● **EXTRAIT DU TEXTE**
::::::::

« De la prêtrise à l’abandon des doctrines. » Roger Sougnez

 

De la prêtrise à l’abandon des doctrines

 

« Mon livre va à contre-courant de la mentalité croyante ambiante, car il témoigne de mon abandon de l’Église Catholique et de mon cheminement vers l’incroyance religieuse avec sa justification. »

Roger Sougnez

 

Je lis en ce moment De la prêtrise à l’abandon des doctrines [1]. Un livre de déconditionnement salutaire, de Roger Sougnez. S’il n’a pas la forme du pamphlet, il n’en conserve pas moins le tranchant de l’épée. Venant d’un prêtre qui a quitté le sacerdoce en 1987, âgé aujourd’hui de 90 ans, c’est chose suffisamment rare et précieuse pour s’y arrêter un instant. En d’autres temps, à n’en pas douter, pareille audace aurait valu à son auteur la mise à l’Index et les bûchers de l’Inquisition. Mais, au XXIe siècle, comment croire encore à tant d’inepties religieuses ?

::::::::

● **TRAVAIL DEMANDÉ**
Relevez tous les renseignements biographiques que l'extrait fournit sur Roger Sougnez.

● **Enregistrements issus d'une collecte de données**
::::::::

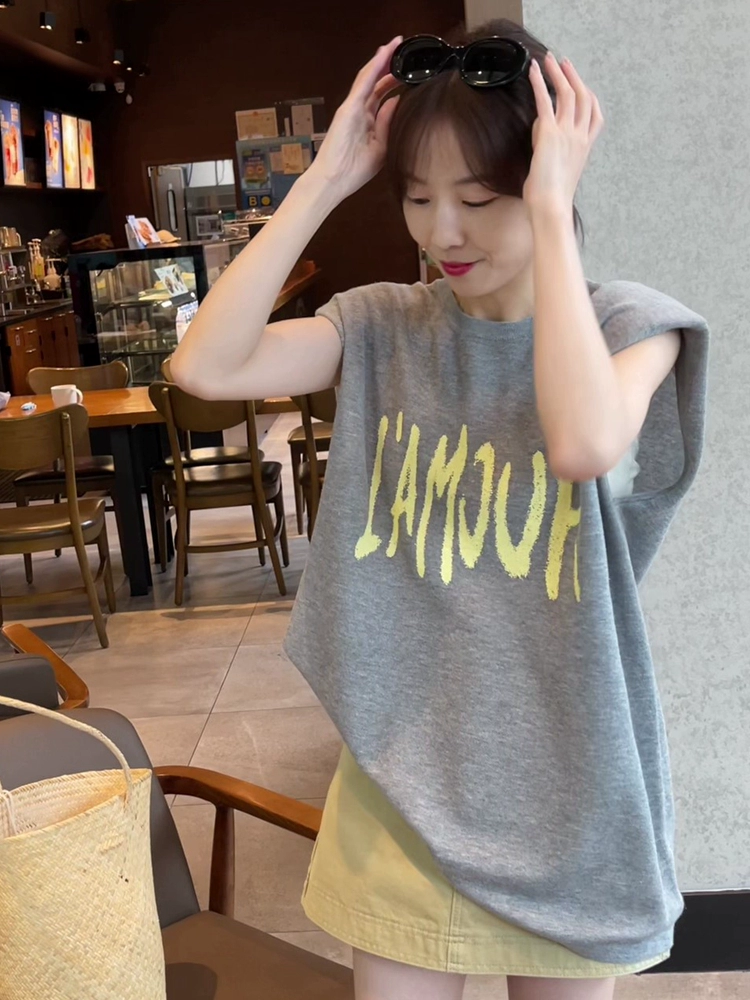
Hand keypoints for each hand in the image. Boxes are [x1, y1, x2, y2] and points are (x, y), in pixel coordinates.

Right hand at [309, 38, 402, 201]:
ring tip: (394, 44)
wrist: (334, 182)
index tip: (408, 72)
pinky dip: (374, 68)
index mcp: (367, 122)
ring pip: (369, 77)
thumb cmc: (353, 171)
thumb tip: (396, 101)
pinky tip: (384, 55)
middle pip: (376, 83)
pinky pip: (363, 83)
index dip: (393, 82)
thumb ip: (387, 123)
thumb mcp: (381, 147)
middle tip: (403, 52)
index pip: (381, 96)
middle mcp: (360, 112)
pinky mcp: (348, 108)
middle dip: (389, 67)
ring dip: (382, 60)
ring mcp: (353, 108)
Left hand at [523, 52, 603, 212]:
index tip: (582, 84)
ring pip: (567, 94)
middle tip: (563, 62)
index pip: (595, 115)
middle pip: (583, 97)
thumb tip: (541, 132)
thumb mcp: (557, 170)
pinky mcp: (550, 134)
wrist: (551, 207)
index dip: (590, 96)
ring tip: (548, 59)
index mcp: (585, 147)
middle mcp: (580, 137)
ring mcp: (567, 133)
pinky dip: (539, 82)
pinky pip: (546, 101)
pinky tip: (533, 71)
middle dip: (573, 76)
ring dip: (557, 73)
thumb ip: (553, 149)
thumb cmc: (551, 197)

::::::::

● **RÉSULTAT OBTENU**
- Il est l'auteur de « De la prêtrise à l'abandon des doctrines ».
- Il a été prêtre.
- Il a quitté le sacerdoce en 1987.
- Il est âgé aujourd'hui de 90 ans.
- Il a abandonné l'Église catholique et a cheminé vers l'incroyance religieuse.